Franciszek odwiedzi Bliski Wschód: Jordanię, palestyńskie terytoria okupowane i Izrael. Jego pielgrzymka jest upamiętnieniem 50. rocznicy historycznego spotkania w Jerozolimie papieża Pawła VI i patriarchy Atenagorasa, które zapoczątkowało dialog katolicko-prawosławny. Trasa podróży Franciszka będzie prowadzić w dużym stopniu śladami Pawła VI.
"Ziemię Świętą w 2000 roku odwiedził Jan Paweł II, w 2009 Benedykt XVI" - przypomniał patriarcha Jerozolimy. "To dla nas bardzo dużo znaczy - to utwierdza nas w naszej wierze, pomimo wszystkich problemów, jakich doświadczamy. Papież przyjeżdża nas wesprzeć, zachęcić, utwierdzić" - podkreślił arcybiskup Fouad Twal.
Zaznaczył, że wizyta papieża będzie miała charakter duszpasterski i ekumeniczny, "na rzecz jedności, dialogu, wspólnoty"; Franciszek spotka się z hierarchami Kościołów chrześcijańskich. "Ale zawsze przypominam, że ta wizyta ma także swój wymiar polityczny. Każde słowo wypowiedziane przez papieża o ludzkiej godności, o wolności, o sprawiedliwości będzie dotyczyło rzeczywistości, sytuacji politycznej" - zauważa patriarcha.

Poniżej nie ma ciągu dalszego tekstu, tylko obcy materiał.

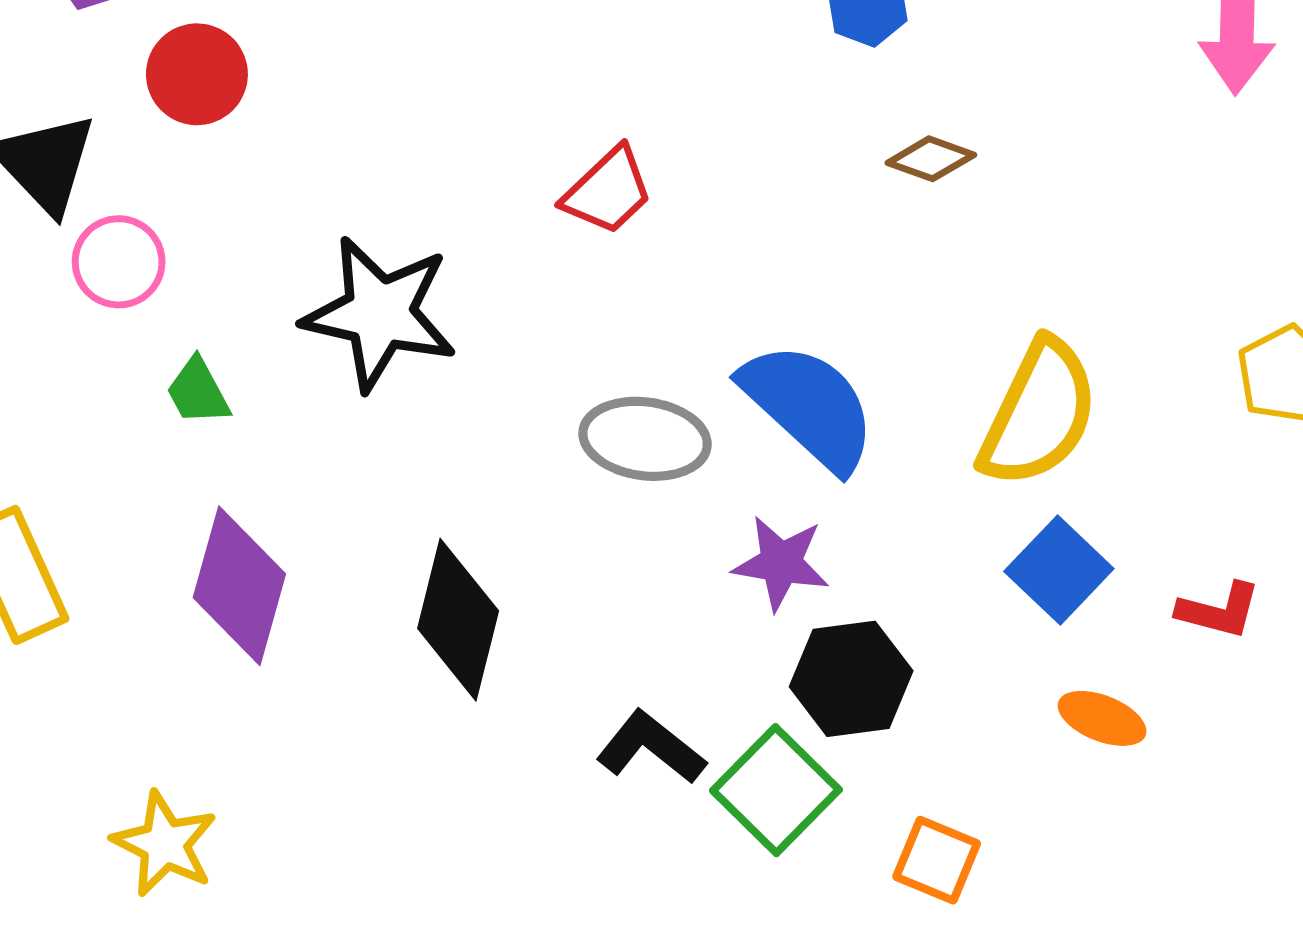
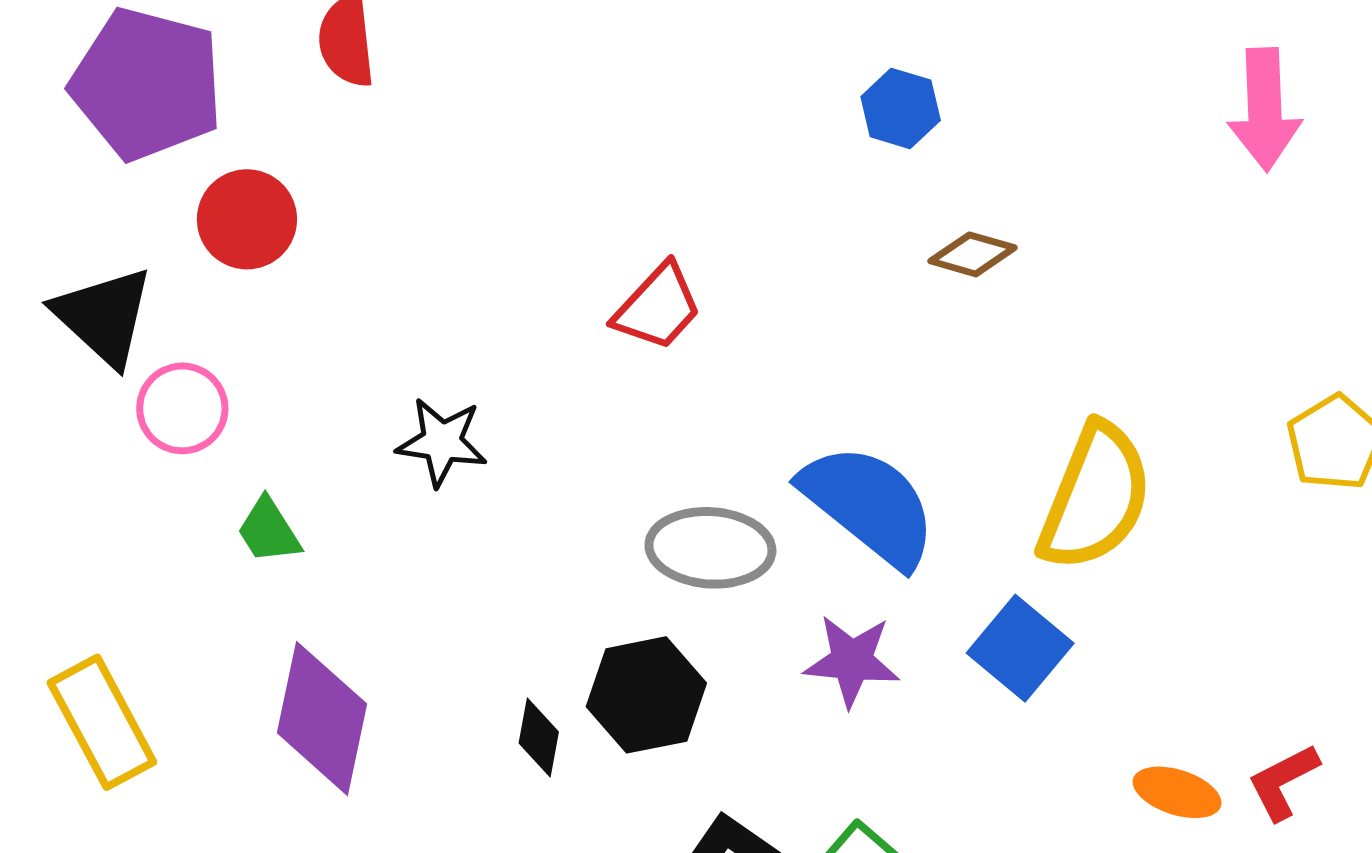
black star: (380, 313) -> (442, 442), size x0.6
blue square: (1059, 570) -> (1020, 648), moved
red L-shape: (1219, 610) -> (1283, 782), moved, turned 142
black diamond: (458, 620) -> (539, 737), size x0.5
black hexagon: (851, 679) -> (646, 695), moved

Wyjaśnił: "Dlatego tak niecierpliwie na niego czekamy. Wiemy, że odniesie się do sytuacji w Syrii, do milionów syryjskich uchodźców w sąsiednich krajach, ale też do sytuacji tutaj".
Patriarcha zaznaczył, że "papież jest przyjacielem wszystkich" - jest w dobrych relacjach zarówno z wyznawcami judaizmu, jak i islamu. "Tę przyjaźń ilustruje fakt, że przyjedzie tu z rabinem (Abrahamem Skórką) i z muzułmańskim profesorem (Omarem Abboudem). Jednak obaj są z daleka, z Argentyny, więc może nie będą tak emocjonalnie powiązani z naszymi problemami, które przeżywamy tu na miejscu" - zauważa zwierzchnik Kościoła w Ziemi Świętej.
Łaciński Patriarchat Jerozolimy jest w ostatnich tygodniach mocno zaniepokojony falą antyarabskich ataków. Od początku kwietnia doszło w Izraelu do ponad 15 incydentów, w których sprawcy - jak podejrzewa policja, ultranacjonalistyczni Żydzi - zaatakowali klasztory, kościoły, meczety, firmy, samochody należące do arabskiej mniejszości.
"Społeczność chrześcijańska jest integralną częścią tutejszej ludności palestyńskiej. Ma te same aspiracje, cele, problemy i żyje pod taką samą kontrolą izraelską, jak palestyńscy muzułmanie. Nie możemy ich odseparować" - mówi patriarcha.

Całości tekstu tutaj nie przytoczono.